Quentin Sedlacek
Assistant Professor

Teaching & Learning
Education
Ph.D., Stanford University
Contact
6401 Airline Rd
Suite 301
Dallas, 75205
214-768-7787
qsedlacek@smu.edu
About
Quentin Sedlacek is an Assistant Professor of STEM Education at the Simmons School of Education and Human Development. He holds a B.A. in Physics from Harvard University, an M.A. in Curriculum and Instruction from the University of Mississippi, and a Ph.D. in Race, Inequality, and Language in Education and Teacher Education from Stanford University. Prior to attending Stanford, he taught science and mathematics for five years at public schools in Mississippi and American Sāmoa. During his doctoral studies, he co-founded a peer mentorship program for graduate students and organized a yearlong event series centering the perspectives of LGBTQ+ people of color in education. After completing his Ph.D., he served as a postdoctoral STEM education researcher in the College of Science at California State University, Monterey Bay.

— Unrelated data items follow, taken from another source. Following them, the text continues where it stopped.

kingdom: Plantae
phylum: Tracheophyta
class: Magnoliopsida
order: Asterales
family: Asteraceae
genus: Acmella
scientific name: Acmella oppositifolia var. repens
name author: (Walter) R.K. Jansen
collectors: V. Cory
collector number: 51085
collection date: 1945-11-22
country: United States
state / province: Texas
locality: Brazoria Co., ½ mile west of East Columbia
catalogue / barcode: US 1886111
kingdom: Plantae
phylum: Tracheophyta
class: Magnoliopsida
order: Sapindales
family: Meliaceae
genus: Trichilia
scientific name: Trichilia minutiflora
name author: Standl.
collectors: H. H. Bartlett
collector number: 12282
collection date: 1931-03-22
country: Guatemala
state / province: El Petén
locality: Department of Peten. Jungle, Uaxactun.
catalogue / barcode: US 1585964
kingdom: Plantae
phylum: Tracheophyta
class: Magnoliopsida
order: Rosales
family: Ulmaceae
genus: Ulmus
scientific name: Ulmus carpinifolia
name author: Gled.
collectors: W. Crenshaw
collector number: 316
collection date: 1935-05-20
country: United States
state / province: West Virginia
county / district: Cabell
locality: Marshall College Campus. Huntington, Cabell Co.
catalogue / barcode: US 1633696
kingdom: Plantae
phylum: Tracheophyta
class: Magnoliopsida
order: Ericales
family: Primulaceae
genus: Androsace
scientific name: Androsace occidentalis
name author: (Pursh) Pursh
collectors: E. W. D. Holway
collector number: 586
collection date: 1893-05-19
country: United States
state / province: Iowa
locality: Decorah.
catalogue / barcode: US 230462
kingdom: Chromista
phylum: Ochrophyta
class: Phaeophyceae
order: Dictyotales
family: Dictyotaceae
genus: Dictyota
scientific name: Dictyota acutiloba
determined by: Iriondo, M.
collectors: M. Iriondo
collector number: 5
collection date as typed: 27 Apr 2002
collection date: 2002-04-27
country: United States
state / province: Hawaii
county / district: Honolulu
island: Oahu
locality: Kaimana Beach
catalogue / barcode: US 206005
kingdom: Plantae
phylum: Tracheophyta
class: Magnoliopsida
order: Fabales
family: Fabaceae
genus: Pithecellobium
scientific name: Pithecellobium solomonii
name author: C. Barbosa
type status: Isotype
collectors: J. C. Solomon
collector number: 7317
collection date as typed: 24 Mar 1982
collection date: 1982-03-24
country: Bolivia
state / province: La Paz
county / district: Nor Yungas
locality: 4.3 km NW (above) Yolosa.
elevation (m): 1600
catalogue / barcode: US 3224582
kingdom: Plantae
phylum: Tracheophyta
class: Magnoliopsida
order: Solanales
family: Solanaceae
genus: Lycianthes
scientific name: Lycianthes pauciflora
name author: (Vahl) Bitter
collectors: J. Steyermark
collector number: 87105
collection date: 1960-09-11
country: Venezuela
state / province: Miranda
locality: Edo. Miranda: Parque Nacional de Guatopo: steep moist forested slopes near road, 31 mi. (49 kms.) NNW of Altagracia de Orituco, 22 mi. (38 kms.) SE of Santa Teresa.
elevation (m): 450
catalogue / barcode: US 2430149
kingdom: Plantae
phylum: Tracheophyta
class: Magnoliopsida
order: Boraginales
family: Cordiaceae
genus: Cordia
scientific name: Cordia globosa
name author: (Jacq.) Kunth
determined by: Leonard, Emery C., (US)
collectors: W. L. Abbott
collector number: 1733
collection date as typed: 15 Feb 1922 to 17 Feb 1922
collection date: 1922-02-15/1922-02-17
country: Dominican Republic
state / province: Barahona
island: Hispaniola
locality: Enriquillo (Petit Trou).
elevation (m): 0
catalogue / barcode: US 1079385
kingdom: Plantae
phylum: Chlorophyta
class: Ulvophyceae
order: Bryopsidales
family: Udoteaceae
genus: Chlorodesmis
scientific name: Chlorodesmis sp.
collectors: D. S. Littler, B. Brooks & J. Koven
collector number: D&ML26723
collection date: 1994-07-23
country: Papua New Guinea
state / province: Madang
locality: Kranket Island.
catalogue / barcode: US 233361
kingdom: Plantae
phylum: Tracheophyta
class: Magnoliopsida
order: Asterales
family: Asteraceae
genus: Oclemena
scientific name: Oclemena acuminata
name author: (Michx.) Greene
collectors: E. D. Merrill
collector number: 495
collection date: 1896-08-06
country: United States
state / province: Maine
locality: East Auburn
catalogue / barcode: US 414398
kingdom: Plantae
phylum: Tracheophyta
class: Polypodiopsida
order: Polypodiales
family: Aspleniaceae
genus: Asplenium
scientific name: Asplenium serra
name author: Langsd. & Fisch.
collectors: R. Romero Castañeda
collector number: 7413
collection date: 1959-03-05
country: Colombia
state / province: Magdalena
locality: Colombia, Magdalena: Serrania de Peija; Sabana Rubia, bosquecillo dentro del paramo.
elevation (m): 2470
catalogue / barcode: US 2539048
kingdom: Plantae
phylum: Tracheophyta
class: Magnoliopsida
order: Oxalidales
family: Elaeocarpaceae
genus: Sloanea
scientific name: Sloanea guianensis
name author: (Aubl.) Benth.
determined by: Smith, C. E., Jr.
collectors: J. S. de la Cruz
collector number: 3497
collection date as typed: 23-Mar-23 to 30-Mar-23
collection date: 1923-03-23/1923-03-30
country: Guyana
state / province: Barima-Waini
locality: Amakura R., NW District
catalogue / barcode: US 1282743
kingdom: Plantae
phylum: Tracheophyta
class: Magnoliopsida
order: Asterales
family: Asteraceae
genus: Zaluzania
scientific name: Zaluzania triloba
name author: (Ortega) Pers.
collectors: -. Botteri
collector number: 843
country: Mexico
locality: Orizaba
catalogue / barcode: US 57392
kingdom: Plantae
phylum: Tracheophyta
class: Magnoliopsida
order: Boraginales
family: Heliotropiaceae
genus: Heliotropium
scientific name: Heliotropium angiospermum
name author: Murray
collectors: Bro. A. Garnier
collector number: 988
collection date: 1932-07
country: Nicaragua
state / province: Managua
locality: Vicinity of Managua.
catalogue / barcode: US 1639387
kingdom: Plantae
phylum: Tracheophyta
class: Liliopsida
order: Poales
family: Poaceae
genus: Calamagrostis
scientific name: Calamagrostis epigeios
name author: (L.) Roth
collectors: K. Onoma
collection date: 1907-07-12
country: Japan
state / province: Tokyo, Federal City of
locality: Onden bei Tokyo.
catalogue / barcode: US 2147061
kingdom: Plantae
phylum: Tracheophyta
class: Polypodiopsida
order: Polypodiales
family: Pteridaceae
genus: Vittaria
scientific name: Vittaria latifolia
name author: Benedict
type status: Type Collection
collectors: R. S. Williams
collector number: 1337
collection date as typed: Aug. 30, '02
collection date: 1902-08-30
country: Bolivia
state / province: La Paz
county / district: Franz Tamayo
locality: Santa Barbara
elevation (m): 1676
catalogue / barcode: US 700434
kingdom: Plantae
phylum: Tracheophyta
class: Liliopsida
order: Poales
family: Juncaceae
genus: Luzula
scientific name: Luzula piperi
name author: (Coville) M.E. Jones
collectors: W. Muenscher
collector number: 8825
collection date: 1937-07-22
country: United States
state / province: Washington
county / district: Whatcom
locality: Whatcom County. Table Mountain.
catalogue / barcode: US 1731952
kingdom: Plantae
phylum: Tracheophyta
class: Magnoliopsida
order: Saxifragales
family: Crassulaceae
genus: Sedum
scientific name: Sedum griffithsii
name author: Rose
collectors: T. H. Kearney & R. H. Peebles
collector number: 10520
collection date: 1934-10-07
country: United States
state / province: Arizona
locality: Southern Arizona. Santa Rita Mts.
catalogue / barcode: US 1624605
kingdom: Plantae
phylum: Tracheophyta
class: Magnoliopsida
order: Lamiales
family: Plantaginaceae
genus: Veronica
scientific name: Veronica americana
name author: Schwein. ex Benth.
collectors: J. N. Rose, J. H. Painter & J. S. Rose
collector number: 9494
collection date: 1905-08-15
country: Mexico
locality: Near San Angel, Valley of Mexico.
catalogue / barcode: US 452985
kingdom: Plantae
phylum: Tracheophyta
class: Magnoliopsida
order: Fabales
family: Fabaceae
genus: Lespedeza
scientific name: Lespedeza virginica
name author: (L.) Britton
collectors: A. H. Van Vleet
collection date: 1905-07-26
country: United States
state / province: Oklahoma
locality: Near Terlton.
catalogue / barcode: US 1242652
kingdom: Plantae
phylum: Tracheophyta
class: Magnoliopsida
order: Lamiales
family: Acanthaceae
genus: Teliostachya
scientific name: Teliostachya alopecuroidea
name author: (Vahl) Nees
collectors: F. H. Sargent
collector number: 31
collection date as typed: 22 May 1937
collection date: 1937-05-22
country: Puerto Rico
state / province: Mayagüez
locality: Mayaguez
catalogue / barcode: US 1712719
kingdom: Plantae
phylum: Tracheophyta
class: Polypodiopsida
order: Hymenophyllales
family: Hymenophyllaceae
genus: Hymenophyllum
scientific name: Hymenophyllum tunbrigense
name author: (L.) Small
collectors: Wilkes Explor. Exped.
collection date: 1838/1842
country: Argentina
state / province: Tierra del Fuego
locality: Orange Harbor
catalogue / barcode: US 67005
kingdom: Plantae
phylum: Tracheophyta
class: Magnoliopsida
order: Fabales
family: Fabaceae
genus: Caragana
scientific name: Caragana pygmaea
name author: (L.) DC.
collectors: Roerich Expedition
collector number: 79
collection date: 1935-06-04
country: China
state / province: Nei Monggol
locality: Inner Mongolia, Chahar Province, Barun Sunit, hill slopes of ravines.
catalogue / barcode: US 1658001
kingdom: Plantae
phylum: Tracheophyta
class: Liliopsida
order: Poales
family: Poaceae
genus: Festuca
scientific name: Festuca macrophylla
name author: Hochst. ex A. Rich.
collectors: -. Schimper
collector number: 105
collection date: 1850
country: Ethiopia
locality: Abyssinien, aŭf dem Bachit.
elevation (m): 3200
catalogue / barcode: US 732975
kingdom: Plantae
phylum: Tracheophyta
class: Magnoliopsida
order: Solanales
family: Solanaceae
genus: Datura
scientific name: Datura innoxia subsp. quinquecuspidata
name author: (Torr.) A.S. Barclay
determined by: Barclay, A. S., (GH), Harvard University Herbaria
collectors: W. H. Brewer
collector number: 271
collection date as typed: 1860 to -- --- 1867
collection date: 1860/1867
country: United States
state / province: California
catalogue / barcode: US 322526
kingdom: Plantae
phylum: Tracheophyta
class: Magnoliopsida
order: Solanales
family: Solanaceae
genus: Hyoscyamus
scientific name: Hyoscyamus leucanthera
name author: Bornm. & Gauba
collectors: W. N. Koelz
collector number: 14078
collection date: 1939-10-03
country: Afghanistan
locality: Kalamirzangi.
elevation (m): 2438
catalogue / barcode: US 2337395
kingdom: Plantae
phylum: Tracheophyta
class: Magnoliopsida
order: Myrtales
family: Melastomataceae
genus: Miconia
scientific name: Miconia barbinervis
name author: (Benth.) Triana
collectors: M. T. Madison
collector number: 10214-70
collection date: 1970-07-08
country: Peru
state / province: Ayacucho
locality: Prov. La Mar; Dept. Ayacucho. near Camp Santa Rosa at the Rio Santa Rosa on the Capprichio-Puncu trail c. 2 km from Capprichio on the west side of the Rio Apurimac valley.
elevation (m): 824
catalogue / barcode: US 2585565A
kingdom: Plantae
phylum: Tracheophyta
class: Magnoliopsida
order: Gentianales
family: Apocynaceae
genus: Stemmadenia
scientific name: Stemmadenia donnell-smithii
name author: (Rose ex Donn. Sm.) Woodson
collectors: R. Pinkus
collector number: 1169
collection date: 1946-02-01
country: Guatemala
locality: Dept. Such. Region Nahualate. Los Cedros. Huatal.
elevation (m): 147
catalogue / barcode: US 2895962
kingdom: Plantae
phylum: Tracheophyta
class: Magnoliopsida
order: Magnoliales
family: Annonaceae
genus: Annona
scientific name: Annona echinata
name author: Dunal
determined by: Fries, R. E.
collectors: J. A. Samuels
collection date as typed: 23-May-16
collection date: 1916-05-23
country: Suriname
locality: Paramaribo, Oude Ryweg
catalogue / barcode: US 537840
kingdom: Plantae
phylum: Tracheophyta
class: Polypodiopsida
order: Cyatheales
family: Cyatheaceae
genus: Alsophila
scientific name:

Dr. Sedlacek’s interdisciplinary research applies frameworks from social psychology, sociology, and linguistic anthropology to examine STEM education and teacher education from elementary school through adulthood. He seeks to understand how science teaching influences opportunities for student empowerment by reproducing or contesting hegemonic relations of language, race, and gender. In particular, he is interested in the roles that racialized and gendered ideologies of language play in shaping teacher practices and student experiences. To pursue this research, Dr. Sedlacek draws upon a diverse methodological toolbox including interviews, focus groups, classroom observations, surveys, and experiments. His teaching and professional development work focus on equitable STEM education, reading and writing in science classrooms, and culturally relevant pedagogy.
Some of his most recent work has appeared in the International Journal of Science Education, Review of Research in Education, and the Journal of Women and Gender in Higher Education.